1. Make sure to leave your empty shopping carts in the special needs parking space. Hey, no one was using it anyway.
2. Always park in the special needs space and if that is not available park as close as you possibly can to it.
3. This is an especially good one. If you have a wheelchair user in your family that you see regularly, don't even consider making entry into your home more accessible. Because you really don't have the time to consider affordable ramps like this.
4. Ignore the wheelchair user in all conversations and only focus on communicating with their parent or the able bodied people around them.
5. Don't bother buying the child with special needs anything but grey utility sweatpants and sweatshirts for gifts. After all, isn't that the best thing to dress a person with special needs in?
6. Ask a person who uses a voice output device a question but don't wait for the answer. Just as they have completed their response after laborious motor planning, turn away and miss the whole thing. Do this several times so that your sincerity really shows.

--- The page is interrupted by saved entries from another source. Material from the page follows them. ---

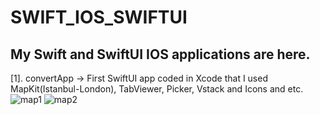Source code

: # SWIFT_IOS_SWIFTUI
My Swift and SwiftUI IOS applications are here.
-------------------------------------------------
[1]. convertApp -> First SwiftUI app coded in Xcode that I used MapKit(Istanbul-London), TabViewer, Picker, Vstack and Icons and etc.
![map1](https://user-images.githubusercontent.com/55507463/131219125-704cba9f-d60d-4ad6-b235-a34a6eb47df3.png)
![map2](https://user-images.githubusercontent.com/55507463/131219131-a0e0d897-82a7-4c1d-ac86-d60b482ce56d.png)

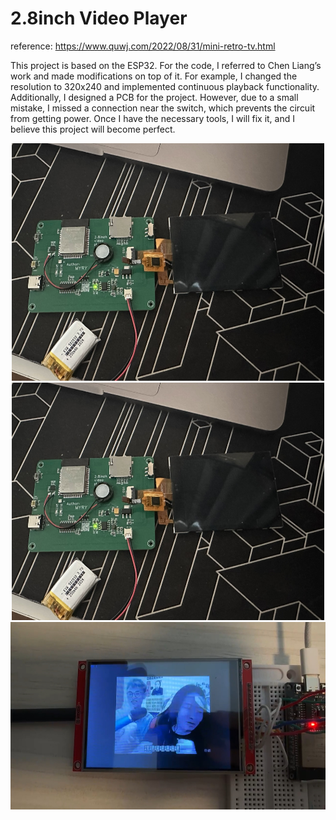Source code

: # 2.8inch Video Player

reference: https://www.quwj.com/2022/08/31/mini-retro-tv.html

This project is based on the ESP32. For the code, I referred to Chen Liang’s work and made modifications on top of it. For example, I changed the resolution to 320x240 and implemented continuous playback functionality. Additionally, I designed a PCB for the project. However, due to a small mistake, I missed a connection near the switch, which prevents the circuit from getting power. Once I have the necessary tools, I will fix it, and I believe this project will become perfect.


<div align=center>
	<img src="https://github.com/myry07/2.8inch-video-player/blob/main/04.Fotos/pcb1.png" width="500" height="380">
	<img src="https://github.com/myry07/2.8inch-video-player/blob/main/04.Fotos/pcb1.png" width="500" height="380">   
	<img src="https://github.com/myry07/2.8inch-video-player/blob/main/04.Fotos/bb.png" width="600" height="300">   
</div>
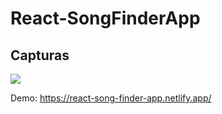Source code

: # React-SongFinderApp

## Capturas
![](https://res.cloudinary.com/cloudfrancisco/image/upload/v1614973953/Apps%20de%20React%20Js/searchMusic_wwy1tn.png)

Demo: https://react-song-finder-app.netlify.app/
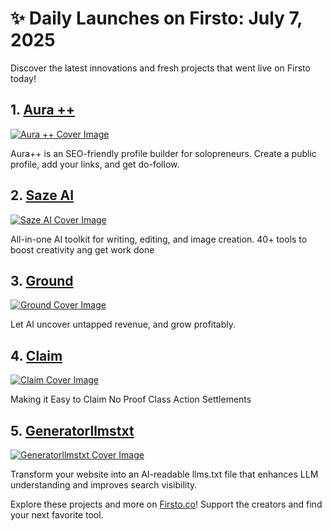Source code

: # ✨ Daily Launches on Firsto: July 7, 2025

Discover the latest innovations and fresh projects that went live on Firsto today!

## 1. [Aura ++](https://firsto.co/projects/aura)

[![Aura ++ Cover Image](https://607255gt6f.ufs.sh/f/ViZtN9dvJxPtDTcBskOFyE8hGTOLJiBNrXYjxsvu1P0Uwk6m)](https://firsto.co/projects/aura)

 Aura++ is an SEO-friendly profile builder for solopreneurs. Create a public profile, add your links, and get do-follow.



## 2. [Saze AI](https://firsto.co/projects/saze-ai)

[![Saze AI Cover Image](https://607255gt6f.ufs.sh/f/ViZtN9dvJxPtA4ytTmRXFlrZiSP1hOy5tcEu29DvsCK7Hdno)](https://firsto.co/projects/saze-ai)

 All-in-one AI toolkit for writing, editing, and image creation. 40+ tools to boost creativity ang get work done



## 3. [Ground](https://firsto.co/projects/ground)

[![Ground Cover Image](https://607255gt6f.ufs.sh/f/ViZtN9dvJxPtBdposMkVSo7eOmFR46850JCZbH21YWId3gvK)](https://firsto.co/projects/ground)

 Let AI uncover untapped revenue, and grow profitably.



## 4. [Claim](https://firsto.co/projects/claim)

[![Claim Cover Image](https://607255gt6f.ufs.sh/f/ViZtN9dvJxPtWA6Y67rzSFhxDmiWLak9Xp8Oqgsc5J0nvICN)](https://firsto.co/projects/claim)

 Making it Easy to Claim No Proof Class Action Settlements



## 5. [Generatorllmstxt](https://firsto.co/projects/generatorllmstxt)

[![Generatorllmstxt Cover Image](https://607255gt6f.ufs.sh/f/ViZtN9dvJxPtpXHtk4x5OB6A3NoL0wna8bKWcHzfGSIXVE9e)](https://firsto.co/projects/generatorllmstxt)

 Transform your website into an AI-readable llms.txt file that enhances LLM understanding and improves search visibility.




Explore these projects and more on [Firsto.co](https://firsto.co)! Support the creators and find your next favorite tool.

7. Turn around and frown at the differently abled person when they are participating in community gatherings, because they are ruining your day.
8. Additionally, make sure to shoo your children away from the wheelchair user on the playground, because (loud whisper) what if it's catching?
9. Yell at a parent or caregiver of a wheelchair user for parking in the special needs parking space because clearly the caregiver can walk. What right do they have to use that space....even if the wheelchair user is actually in the car with them (at the pharmacy picking up meds that the pharmacist was actually coming out of the store to give them)? But still those spaces are for handicappers only.
10. Use the word "retard" in any context.
Note these top 10 are not in order of importance - they are all important. Also this list is garnered from my own and my friends experiences. For all of those close relatives and close friends who have considered ramps and slowing their pace down and are just sensitive in general to their differently abled relative or friend, god bless you. And please consider holding classes for the not so naturally compassionate.
*You'll have to forgive my sarcasm in this post. A situation similar to the 10 I have listed above just happened to us this same day.